Did you know where Calgary was before you went? BE HONEST. I ask because I thought it was ... somewhere it is not. Haha. (I'm an idiot.)
I did, because I've lived in Canada. If you had asked me if I knew where any other city on Earth was, I'd have said, "I did, because I'm a geography wiz," which is also true, but the reason I answered the way I did is because if you spend a significant amount of time in Canada, you spend a significant amount of time talking about Canada. Everyone there knows everything there is to know about all the other major Canadian cities: all the industry, all the politics, all the dramas. I think that's because of the size: Canada contains a manageable amount of people and information. The flip side is that then Canadians assume folks from the States care as much about our politics and stuff, and we don't, so we seem stupid and disinterested. Which we are? Anyway, so yeah, I'd heard a thing or two about Calgary. (Which is, if you didn't know, a bit north of western Montana in Alberta. It's where the dudes in Lonesome Dove would've ended up if they kept going north for a few more months.)
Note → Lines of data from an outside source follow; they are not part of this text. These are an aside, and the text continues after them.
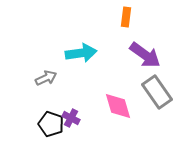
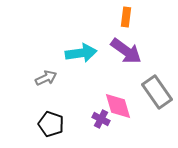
purple arrow: moved 19 px left, 4 px up
purple cross: moved 30 px right, 1 px down
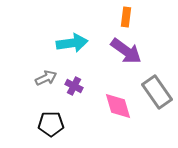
cyan arrow: moved 9 px left, 10 px up
purple cross: moved 27 px left, 33 px up
black pentagon: rotated 20 degrees counterclockwise
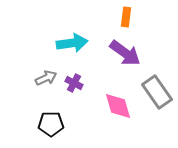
purple arrow: moved 1 px left, 2 px down
purple cross: moved 3 px up
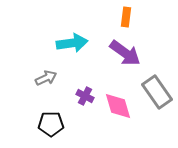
purple cross: moved 11 px right, 13 px down
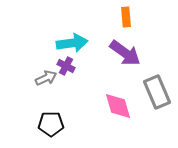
orange rectangle: rotated 12 degrees counterclockwise
gray rectangle: rotated 12 degrees clockwise
purple cross: moved 19 px left, 30 px up
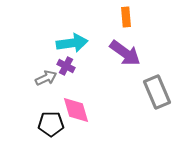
pink diamond: moved 42 px left, 4 px down
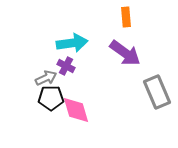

Briefly summarize Calgary's history.
I'm not looking it up; this is all what I gathered/assumed from talking to people: Calgary is a very young city in another sense: it was formed sometime in the 1880s or 1890s? Alberta is oil country, so that's the foundation. That and cattle. There's a festival every summer called Stampede which is all about cowboy stuff — they celebrated their 100th anniversary this year. And Calgary has a young, hip, Muslim mayor, Naheed Nenshi, who has a donut named after him. According to everyone, he's the best and the opposite of Toronto's mayor who is supposedly "a dumb Chris Christie." Ta-da! Calgary.
Did you make any new friends?
I think this shy girl Caitlyn who is from Brooklyn would maybe meet me for a glass of wine if I asked her next time I'm in New York. You can see her in this DRAMATIC FOOTAGE I captured during a rafting trip. We were prepared for rapids, but instead it was mostly calm and a family of ducks followed us the last few miles.
What was the most embarrassing thing that happened to you while you were there?
When I picture Calgary I picture like a very clean field with nice clean buildings around it. That's probably stupid. Tell me something TWISTED about it.
That's not far off. It's super clean and the city part is new and shiny and compact and then there is green stuff everywhere, for now. See?:
And also they have these nice things on the sidewalk grates so your heels don't get stuck in them:
But, okay, you want twisted? Everyone and everything in Calgary has a major guilt complex about the oil and natural gas industry. The money makes the city lovely and gives everyone jobs and houses — though those cost a ton — but it also just feels terrible to be a part of it, you know? Like to the Earth and humanity and whatever. So, for example, the Folk Festival accepts funds from these energy companies, but they do their best to make the festival super eco-friendly to offset it. There was no bottled water sold at the fest, just refilling stations. Some of the tents were solar-powered. There were trash and recycling and COMPOSTING bins. The neatest thing were the plates: you gave a $2 deposit for a real plate and then got your money back upon return.
So yeah, everyone was extra-proud of how eco-friendly and sustainable everything was and that was really nice. The closest I've seen here in the states is that "50 empty cups for a cup of beer" cleanup program they have at Lollapalooza. I'm not sure they still do that though because no one in the U.S. brags about that sort of thing for very long.
The best thing about Calgary is:
They have a huge Holt Renfrew and it is glorious.